Volumes on the root disk differ from other volumes in that they have very specific restrictions on their configuration:
The root volume (rootvol) must exist in the default disk group, bootdg. Although other volumes named rootvol can be created in disk groups other than bootdg, only the volume rootvol in bootdg can be used to boot the system.
The rootvol and swapvol volumes always have minor device numbers 0 and 1 respectively. Other volumes on the root disk do not have specific minor device numbers.

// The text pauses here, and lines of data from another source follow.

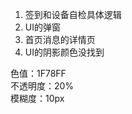 1. 签到和设备自检具体逻辑  
1. UI的弹窗    
1. 首页消息的详情页     
1. UI的阴影颜色没找到   

色值：1F78FF   
不透明度：20%    
模糊度：10px    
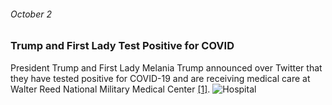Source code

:###### October 2

### Trump and First Lady Test Positive for COVID

President Trump and First Lady Melania Trump announced over Twitter that they have tested positive for COVID-19 and are receiving medical care at Walter Reed National Military Medical Center [[1]](https://www.ajmc.com/view/a-timeline-of-covid19-developments-in-2020).
![Hospital](https://images.unsplash.com/photo-1519494026892-80bbd2d6fd0d?ixid=MXwxMjA3fDB8MHxwaG90by1wYWdlfHx8fGVufDB8fHw%3D&ixlib=rb-1.2.1&auto=format&fit=crop&w=735&q=80)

Restricted mirrors of volumes on the root disk device have overlay partitions created for them. An overlay partition is one that exactly includes the disk space occupied by the restricted mirror. During boot, before the rootvol, varvol, usrvol and swapvol volumes are fully configured, the default volume configuration uses the overlay partition to access the data on the disk.
Although it is possible to add a striped mirror to a rootvol device for performance reasons, you cannot stripe the primary plex or any mirrors of rootvol that may be needed for system recovery or booting purposes if the primary plex fails.
rootvol and swapvol cannot be spanned or contain a primary plex with multiple noncontiguous subdisks. You cannot grow or shrink any volume associated with an encapsulated boot disk (rootvol, usrvol, varvol, optvol, swapvol, and so on) because these map to a physical underlying partition on the disk and must be contiguous. A workaround is to unencapsulate the boot disk, repartition the boot disk as desired (growing or shrinking partitions as needed), and then re-encapsulating.
When mirroring parts of the boot disk, the disk being mirrored to must be large enough to hold the data on the original plex, or mirroring may not work.
The volumes on the root disk cannot use dirty region logging (DRL).
In addition to these requirements, it is a good idea to have at least one contiguous, (cylinder-aligned if appropriate) mirror for each of the volumes for root, usr, var, opt and swap. This makes it easier to convert these from volumes back to regular disk partitions (during an operating system upgrade, for example).